Se levantó, cruzó el corredor y empujó la puerta con el hombro. Al cerrarla sacó las cápsulas y las sostuvo en la palma de la mano, observando con atención el nombre impreso del medicamento. No son de plástico común, se dijo, porque fueron hechas para ser disueltas por los jugos gástricos. Una pequeña maravilla de la tecnología aunque no sirvan para nada. Entonces hizo girar el brazo y las dejó caer, como lo venía haciendo tres veces al día durante el último mes y medio. Quedaron allá abajo, sin haber hecho ruido al entrar al agua, reposando sobre el fondo de cerámica hasta que él accionó la cisterna y desaparecieron tragadas por el torbellino para ir a juntarse con la porquería de algún caño invisible. Después miró las marcas de la pared. Bajo la débil capa del nuevo encalado los nombres insistían en imponerse y prevalecer, y reconoció el suyo junto a unos versos obscenos y unos dibujos pornográficos que en su momento grafiteó laboriosamente. Ahora ya no podía reconocerse en aquel muchacho excitado y carcajeante que pretendía exponer lo que todavía no terminaba de entender completamente. “Como si algo, alguna cosa” pensó, “pudiera terminarse de entender completamente”.
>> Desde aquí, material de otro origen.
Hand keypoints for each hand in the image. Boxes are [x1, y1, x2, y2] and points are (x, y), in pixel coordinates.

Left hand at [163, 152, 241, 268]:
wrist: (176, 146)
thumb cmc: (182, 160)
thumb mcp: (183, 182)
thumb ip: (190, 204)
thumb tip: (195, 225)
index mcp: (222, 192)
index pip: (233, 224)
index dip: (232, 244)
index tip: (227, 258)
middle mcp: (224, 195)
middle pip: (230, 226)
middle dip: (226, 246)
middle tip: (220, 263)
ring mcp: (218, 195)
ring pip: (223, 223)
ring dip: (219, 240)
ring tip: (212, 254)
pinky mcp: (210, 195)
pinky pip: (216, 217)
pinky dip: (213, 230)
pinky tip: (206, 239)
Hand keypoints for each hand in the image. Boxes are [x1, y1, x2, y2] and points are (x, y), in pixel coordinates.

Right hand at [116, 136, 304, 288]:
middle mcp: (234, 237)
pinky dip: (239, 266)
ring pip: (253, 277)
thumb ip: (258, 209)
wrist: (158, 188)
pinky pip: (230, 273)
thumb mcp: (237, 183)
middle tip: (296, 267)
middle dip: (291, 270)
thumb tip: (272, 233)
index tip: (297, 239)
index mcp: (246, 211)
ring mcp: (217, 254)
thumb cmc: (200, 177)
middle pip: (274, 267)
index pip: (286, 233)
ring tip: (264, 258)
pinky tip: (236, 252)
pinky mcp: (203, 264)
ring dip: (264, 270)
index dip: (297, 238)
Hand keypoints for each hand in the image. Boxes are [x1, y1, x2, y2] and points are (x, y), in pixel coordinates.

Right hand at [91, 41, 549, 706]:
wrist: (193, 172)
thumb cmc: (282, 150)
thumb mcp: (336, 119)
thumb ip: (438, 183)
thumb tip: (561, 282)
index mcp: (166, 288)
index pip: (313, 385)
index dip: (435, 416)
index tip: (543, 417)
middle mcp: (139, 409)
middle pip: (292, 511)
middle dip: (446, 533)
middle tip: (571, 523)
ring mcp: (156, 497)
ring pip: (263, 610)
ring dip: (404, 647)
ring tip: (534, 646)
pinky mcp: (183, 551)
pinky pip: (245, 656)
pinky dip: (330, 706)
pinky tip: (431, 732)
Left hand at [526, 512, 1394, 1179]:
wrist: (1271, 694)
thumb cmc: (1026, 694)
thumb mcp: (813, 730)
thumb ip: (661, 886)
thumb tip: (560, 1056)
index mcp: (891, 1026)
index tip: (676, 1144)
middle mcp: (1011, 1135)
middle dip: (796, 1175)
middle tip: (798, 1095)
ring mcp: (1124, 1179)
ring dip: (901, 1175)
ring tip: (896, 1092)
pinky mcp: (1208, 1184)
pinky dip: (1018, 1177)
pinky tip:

Cruzó la plaza y siguió caminando por una calle de árboles altos que llevaba hasta el río. El sol le caía con fuerza en la cabeza mientras subía observando la oscilación de su propia sombra sobre el asfalto. Y de repente vio al viejo que esperaba para cruzar la calle, apoyado en un bastón. Ángel aminoró la marcha y lo observó dejar pasar un auto e intentar apoyar un pie en el asfalto. Cuando logró estabilizarse pasó otro auto que frenó un momento antes de doblar en la esquina y el viejo se decidió a cruzar, vigilando con el rabo del ojo y manteniendo el bastón en alto como si fuera una espada, cargando la sombra lenta que oscilaba detrás de los pies arrastrados y las rodillas apenas dobladas, avanzando sin apuro pero también sin vacilaciones y alerta al equilibrio del cuerpo que dudaba pero seguía adelante, la cabeza rala y brillando y el gesto de la mandíbula saliente que parecía arrastrar todos sus otros huesos, hasta que llegó al otro lado, levantó una pierna y empujó el resto del esqueleto sobre la vereda. Entonces se detuvo casi erguido y un reflejo de victoria le atravesó los ojos como si se sintiera observado, antes de comenzar a caminar nuevamente y desaparecer detrás de la esquina. Y ahora Ángel comprendió que también odiaba a los más viejos, por haber llegado a dolores y miserias que él no conocería.

Después pensó en su padre. Esa mañana habían bajado caminando hasta la plaza y él le miraba de reojo el bigote gris mientras olía los perfumes del cigarro y la loción de la cara recién afeitada, sabiéndolo lejano o separado de una manera que no podía entender. O acaso siempre lo estuvieron y él nunca se dio cuenta. Recién ahora parecía recordar que un año y medio atrás en la estación hubo algo de despedida definitiva en la última mirada de su padre. Y después vinieron las vacaciones de julio, el viaje de fin de año, las cartas, una llamada telefónica de vez en cuando. Y ahora esta gran distancia. “Cómo decirle que todo lo que me sostuvo hasta este momento ya no tiene significado para mí. Ni los estudios ni la agricultura ni la prosperidad del futuro. Yo no me haría entender o él no me entendería y nada serviría para nada porque estás solo y esto es lo que te tocó y es tuyo, sólo tuyo y de nadie más, y nadie puede ayudarte ni hacer nada”.